Thursday, December 01, 2022

Senators Urge NTIA to Acknowledge Role of Broadband via Unlicensed Spectrum

Seven Senators representing states with significant rural populations recently expressed their concerns regarding the exclusion of offerings operating solely within unlicensed spectrum from the definition of "Reliable Broadband Service" adopted by the National Telecommunications and Information Administration (NTIA) in connection with its $42.45 billion Broadband Equity, Access, and Deployment (BEAD) Program.

In a letter dated November 22, 2022, Senators Steve Daines (R-MT), Marsha Blackburn (R-TN), John Barrasso, M.D. (R-WY), Cynthia M. Lummis (R-WY), Ted Cruz (R-TX), Thom Tillis (R-NC), and John Cornyn (R-TX) urged Assistant Secretary of Commerce for Communications and Information and NTIA Administrator Alan Davidson "to continue working to advance broadband deployment in rural states and unserved areas by remaining technology neutral and creating rules and funding opportunities that allow all forms of broadband technology to compete."

NTIA's Notice of Funding Opportunity (NOFO) for the BEAD Program defines "Reliable Broadband Service" in relevant part as "broadband service that … is accessible to a location via … terrestrial fixed wireless technology utilizing entirely licensed spectrum or using a hybrid of licensed and unlicensed spectrum." Conspicuously absent from this list is broadband delivered exclusively by means of unlicensed spectrum.

According to the Wireless Internet Service Providers Association (WISPA), as of July 2020 its members delivered broadband over unlicensed spectrum "to approximately nine million Americans, business, anchor institutions and first responders." As a practical matter, fixed wireless Internet service providers (WISPs) are particularly well suited to "serving the hardest to reach, unserved areas of rural America."

Free State Foundation scholars long have argued that broadband infrastructure subsidy programs should embrace the concept of technological neutrality.
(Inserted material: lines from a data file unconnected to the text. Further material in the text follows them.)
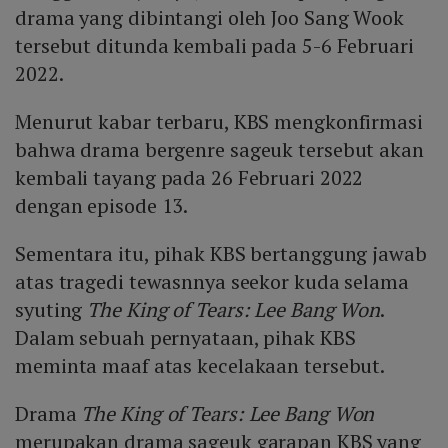
drama yang dibintangi oleh Joo Sang Wook
tersebut ditunda kembali pada 5-6 Februari
2022.
Menurut kabar terbaru, KBS mengkonfirmasi
bahwa drama bergenre sageuk tersebut akan
kembali tayang pada 26 Februari 2022
dengan episode 13.
Sementara itu, pihak KBS bertanggung jawab
atas tragedi tewasnnya seekor kuda selama
syuting
The King of Tears: Lee Bang Won
.
Dalam sebuah pernyataan, pihak KBS
meminta maaf atas kecelakaan tersebut.
Drama
The King of Tears: Lee Bang Won
merupakan drama sageuk garapan KBS yang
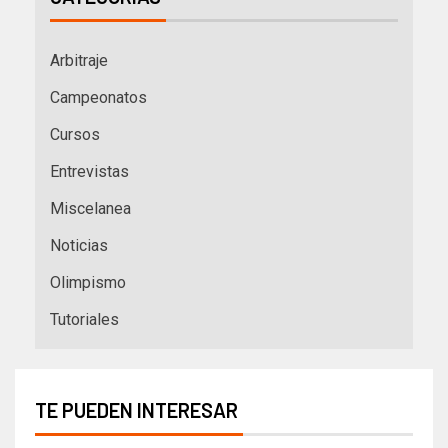
Arbitraje
Campeonatos
Cursos
Entrevistas
Miscelanea
Noticias
Olimpismo
Tutoriales
TE PUEDEN INTERESAR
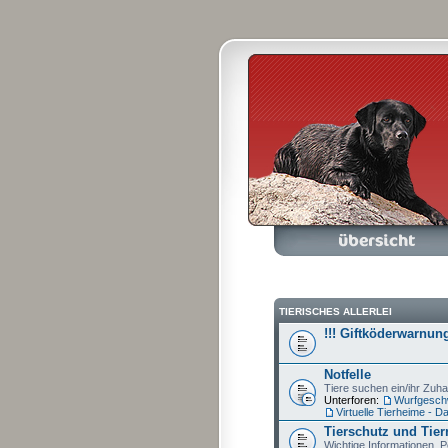
Foren-Übersicht
A
TIERISCHES ALLERLEI
!!! Giftköderwarnung
Notfelle
Tiere suchen ein/ihr Zuh
Unterforen:
Wurfgeschw
Virtuelle Tierheime - 
Tierschutz und Tier
Wichtige Informationen, P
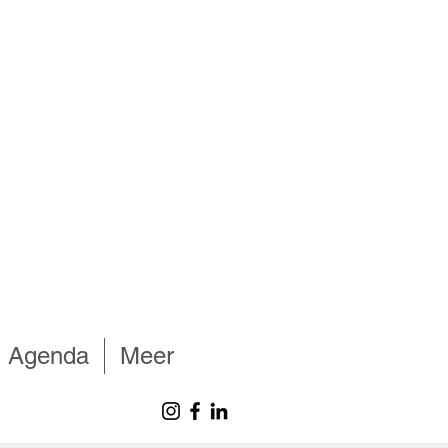
Agenda
Meer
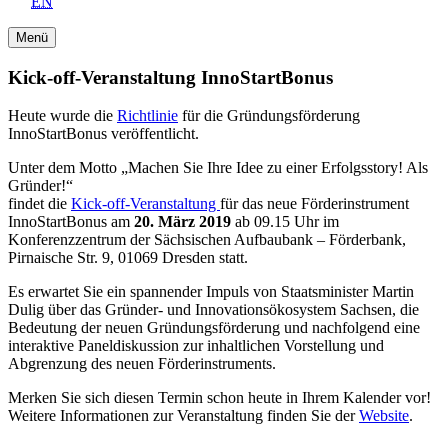
EN
Menü
Kick-off-Veran­staltung InnoStar­tBonus
Heute wurde die
Richtlinie
für die Gründungsförderung
InnoStartBonus veröffentlicht.
Unter dem Motto „Machen Sie Ihre Idee zu einer Erfolgsstory! Als
Gründer!“
findet die
Kick-off-Veranstaltung
für das neue Förderinstrument
InnoStartBonus am
20. März 2019
ab 09.15 Uhr im
Konferenzzentrum der Sächsischen Aufbaubank – Förderbank,
Pirnaische Str. 9, 01069 Dresden statt.
Es erwartet Sie ein spannender Impuls von Staatsminister Martin
Dulig über das Gründer- und Innovationsökosystem Sachsen, die
Bedeutung der neuen Gründungsförderung und nachfolgend eine
interaktive Paneldiskussion zur inhaltlichen Vorstellung und
Abgrenzung des neuen Förderinstruments.
Merken Sie sich diesen Termin schon heute in Ihrem Kalender vor!
Weitere Informationen zur Veranstaltung finden Sie der
Website
.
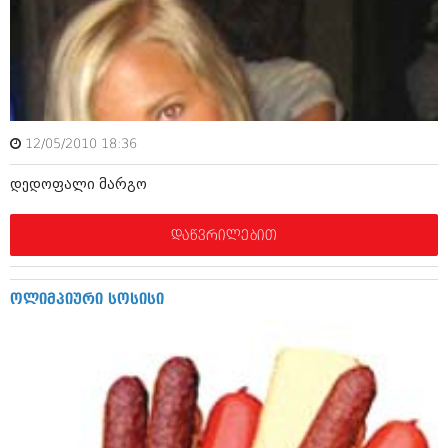
დეკემბერი 2017 (243)
ნოემბერი 2017 (212)
ოქტომბერი 2017 (231)
სექტემბერი 2017 (261)
აგვისტო 2017 (212)
ივლისი 2017 (233)
ივნისი 2017 (265)
მაისი 2017 (216)
12/05/2010 18:36
აპრილი 2017 (220)
მარტი 2017 (212)
დედოფალი მარგო
თებერვალი 2017 (205)
იანვარი 2017 (246)
დაწვრილებით
დეკემბერი 2016 (207)
ნოემბერი 2016 (207)
ოქტომბერი 2016 (257)
ოლიმპიური სოსისი
სექტემბერი 2016 (224)
აგვისტო 2016 (258)
ივლისი 2016 (211)
ივნისი 2016 (221)
მაისი 2016 (261)
აპრილი 2016 (215)
მარტი 2016 (200)
თებერვალი 2016 (250)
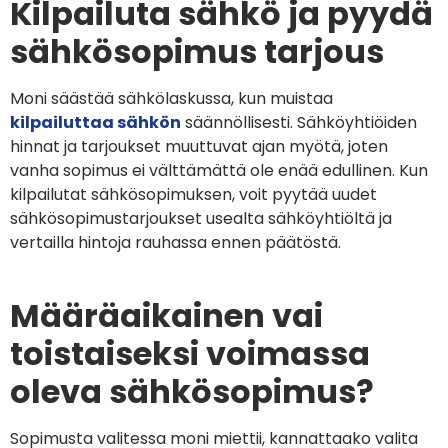
Kilpailuta sähkö ja pyydä
sähkösopimus tarjous
Moni säästää sähkölaskussa, kun muistaa
kilpailuttaa sähkön
säännöllisesti. Sähköyhtiöiden
hinnat ja tarjoukset muuttuvat ajan myötä, joten
vanha sopimus ei välttämättä ole enää edullinen. Kun
kilpailutat sähkösopimuksen, voit pyytää uudet
sähkösopimustarjoukset usealta sähköyhtiöltä ja
vertailla hintoja rauhassa ennen päätöstä.
Määräaikainen vai
toistaiseksi voimassa
oleva sähkösopimus?
Sopimusta valitessa moni miettii, kannattaako valita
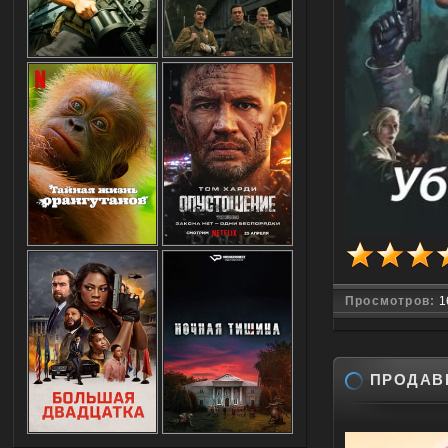
Просмотров:
1
ПРОДАВЦ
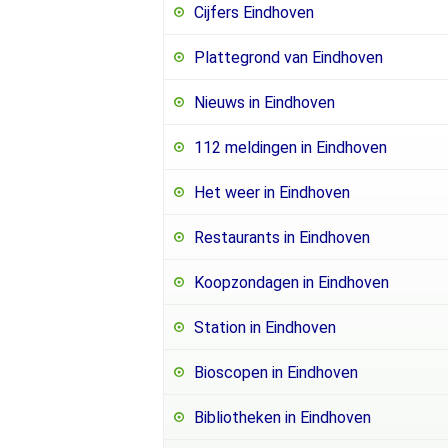
Cijfers Eindhoven
Plattegrond van Eindhoven
Nieuws in Eindhoven
112 meldingen in Eindhoven
Het weer in Eindhoven
Restaurants in Eindhoven
Koopzondagen in Eindhoven
Station in Eindhoven
Bioscopen in Eindhoven
Bibliotheken in Eindhoven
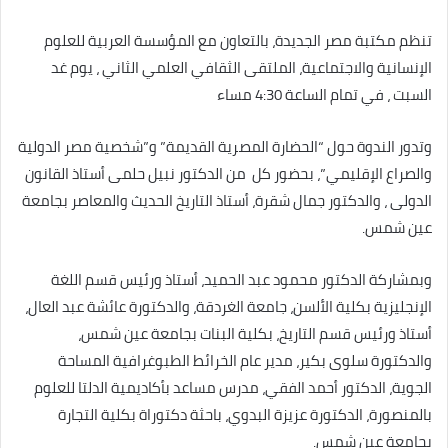
تنظم مكتبة مصر الجديدة، بالتعاون مع المؤسسة العربية للعلوم
الإنسانية والاجتماعية، الملتقى الثقافي العلمي الثاني ، يوم غد
السبت ، في تمام الساعة 4:30 مساء
وتدور الندوة حول “الحضارة المصرية القديمة” و”شخصية مصر الدولية
والصراع الإقليمي”، بحضور كل من الدكتور نبيل حلمى أستاذ القانون
الدولى ، والدكتور جمال شقرة، أستاذ التاريخ الحديث والمعاصر بجامعة
عين شمس.
وبمشاركة الدكتور محمود عبد الحميد، أستاذ ورئيس قسم اللغة
الإنجليزية بكلية الألسن، جامعة الغردقة، والدكتورة عائشة عبد العال،
أستاذ ورئيس قسم التاريخ، بكلية البنات بجامعة عين شمس،
والدكتورة سلوى بكير، مدير عام الخرائط الطبوغرافية المساحة
الجوية، الدكتور أحمد الفقي، مدرس مساعد بأكاديمية الدلتا للعلوم
بالمنصورة، الدكتورة عزيزة البدوي، باحثة دكتوراة بكلية التجارة
بجامعة عين شمس.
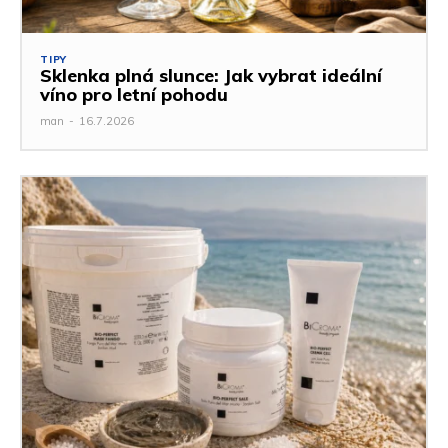
TIPY
Sklenka plná slunce: Jak vybrat ideální
víno pro letní pohodu
man
-
16.7.2026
For example, in a June 2021 Perspectives from FSF Scholars, FSF President Randolph May and I took issue with President Biden's proposal to "future proof" government-subsidized broadband infrastructure, which we interpreted as an intention to favor blindly fiber over other proven solutions:

Should the Biden Broadband Plan make available massive subsidies solely to one modality – fiber – under the meaningless guise of "future proofing," it will discourage continued private investment in otherwise viable alternatives and undermine the competition given birth by a longstanding adherence to the principle of technological neutrality.

With respect to any given location, its unique features (population density, geographic features, and so on) can favor certain different distribution platforms –including fiber, cable, DSL, 5G, satellite, and fixed wireless – over others. Such factors influence investment choices in the competitive broadband marketplace, and government-led efforts to extend broadband infrastructure to areas still unserved ought to encourage similarly efficient and informed decisionmaking by subsidy recipients.

As it stands, however, the BEAD Program's definition of "Reliable Broadband Service" renders ineligible for subsidies WISPs exclusively utilizing unlicensed spectrum, thereby constraining artificially the pool of potential applicants.

In addition, and as the Senators highlighted in their letter, the exclusion "runs the risk of wasting billions of taxpayer dollars by duplicating services in areas that already have access to speeds well above 25/3 Mbps, 100/20 Mbps or even higher, instead of prioritizing rural communities that are truly unserved."